False Religion
July 26th, 2007 by Wyatt
This isn’t new, but that doesn’t diminish the value of reading it. Orson Scott Card, a scribe of many talents, writes a regular column in which he took the Global Warming religion to task for following ideology over science. I highly recommend reading his March 4, 2007 column in its entirety, but here are some key quotes:
In other words, whoever wrote this New Yorker piece [ February 12 New Yorker "Talk of the Town"] did not check. He or she just spouted.
What is really being said here is, “We believe in the IPCC and anybody else who supports Global Warming. We believe it so much that we refuse to listen to anybody who says otherwise.”
The only difference between this and Jim and Tammy Baker on the old PTL Club is that nobody says “Jesus.” It’s all faith, no science.
They’re like four-year-olds putting their fingers in their ears and chanting “La la la la” until the person talking to them goes away.
The Hockey Stick Hoax should be a scandal as big as the discovery of the Piltdown Man Hoax. Bigger, really, since so much more is at stake.
But because the media are dominated by True Believers, they are doing everything they can to maintain the hoax, to keep the public from learning the truth.

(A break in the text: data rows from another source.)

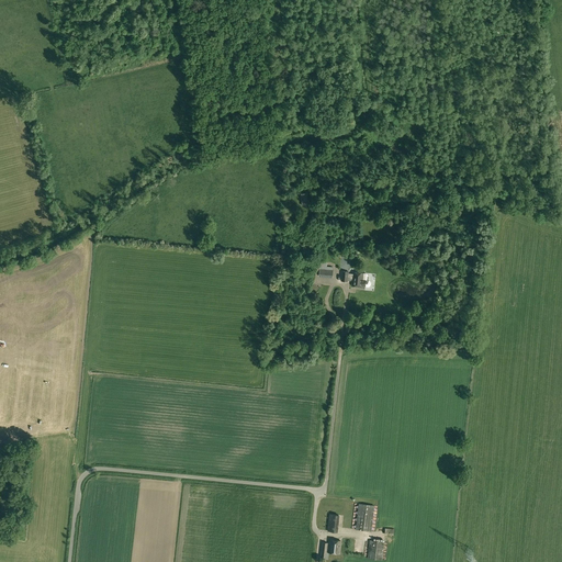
[(348,271),(341,271),(341,274),(341,281),(348,282),(348,280),(351,281),(351,285),(366,287),(368,288),(370,285),(371,283),(369,281),(366,280),(363,280),(363,273),(352,272),(352,274),(348,273),(348,271)]
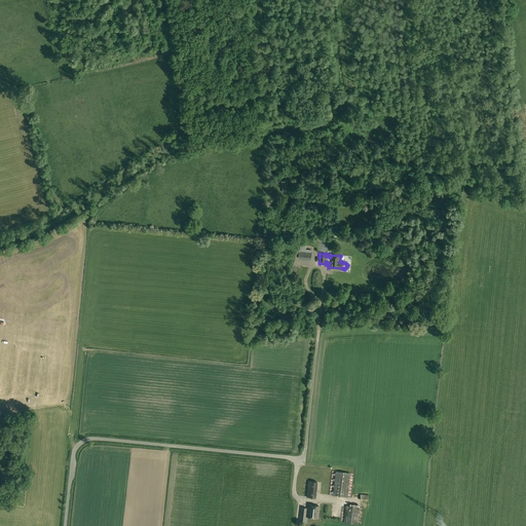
[(334,472),(332,495),(347,497),(350,474),(334,472)]
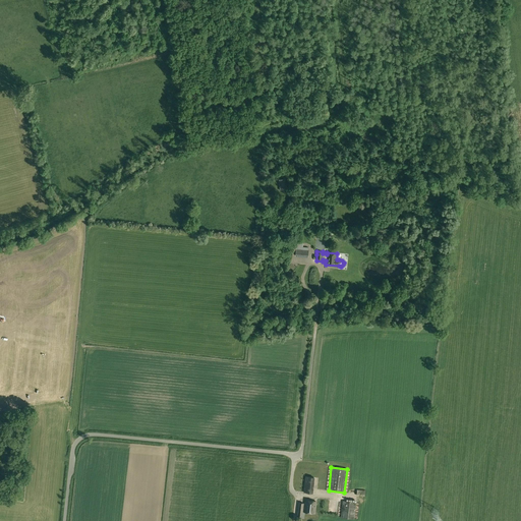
[(305,476),(304,493),(313,494),(315,477),(305,476)]
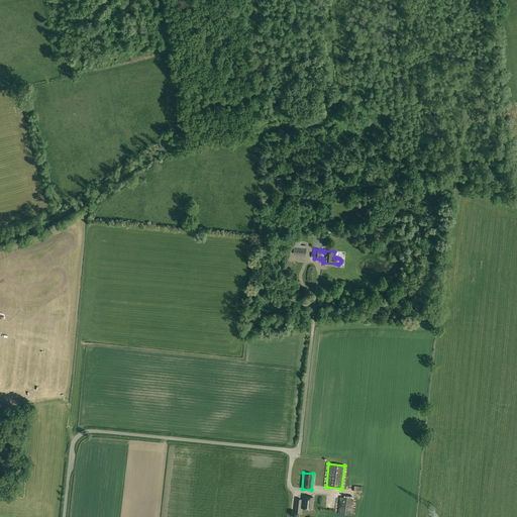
[(312,509),(313,498),(303,496),(302,508),(312,509)]
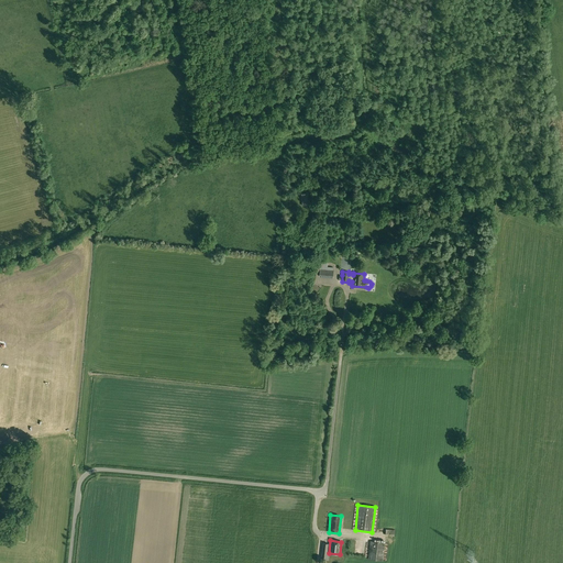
[(368,560),(383,561),(385,543),(371,541),(368,560)]
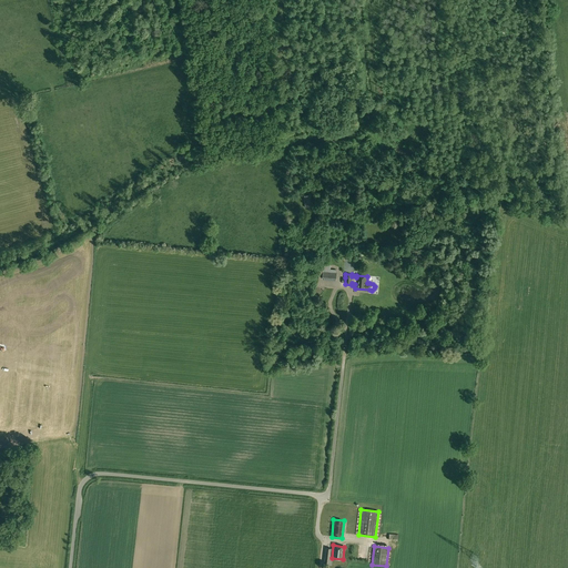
All buildings are outlined.
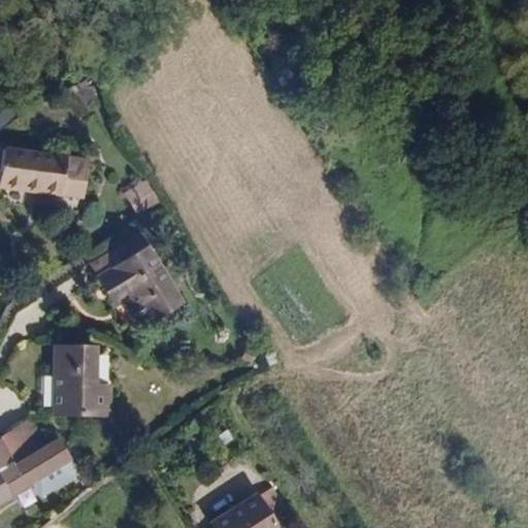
[(480,0),(452,0),(462,13),(480,0)]
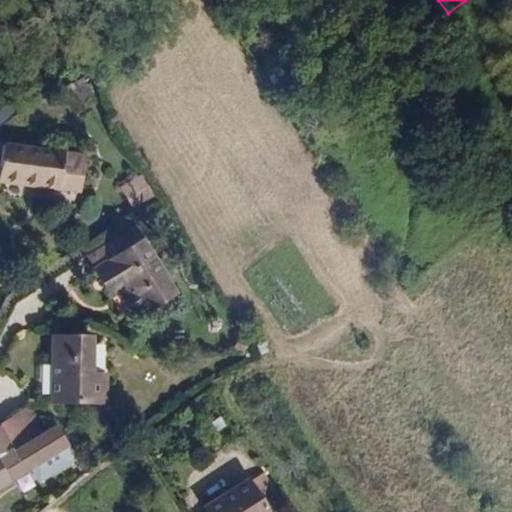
[(88,154),(6,141),(0,179),(0,181),(82,194),(88,154)]
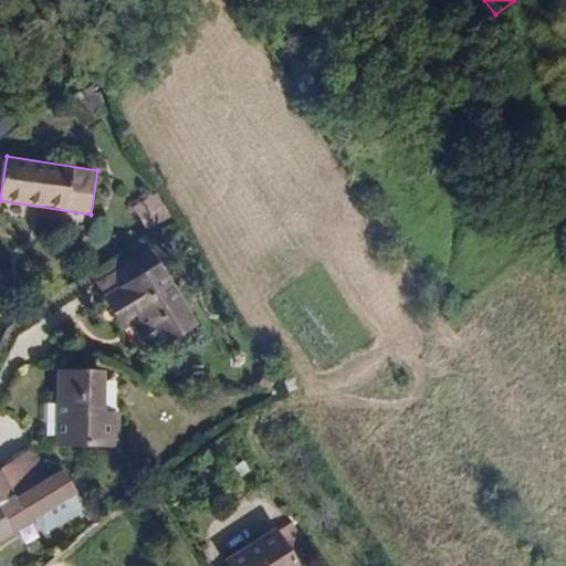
[(157,195),(135,206),(146,229),(169,218),(157,195)]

This reinforces my comments in “Truth or Obsession?“. This has long since moved from being a group of scientists stoically warning the rest of us about a potential problem to being a bunch of pompous, self-important pseduo-scientists claiming the world will end if we don’t turn our lives upside-down. The evidence is rapidly falling apart for the theory of calamitous, anthropogenic climate change, but the rhetoric is getting louder and more extreme. This is the common behavior of a dying idea, not one gaining traction.
As I continue to say: When you all are ready for an honest, logical debate of the facts and the research, we’ll talk.

August 30th, 2007 at 6:33 pm
I recently read an article from Western Washington University talking about the data used in Al Gore’s film and how they, as climatologist, have come to different conclusions, more along the line in Card’s article. I however, am not a fan of polution. I still remember wheezing as a kid growing up in Los Angeles. So I do support lowering CO2 if it means reducing polution. I would love to see a cleaner energy solution.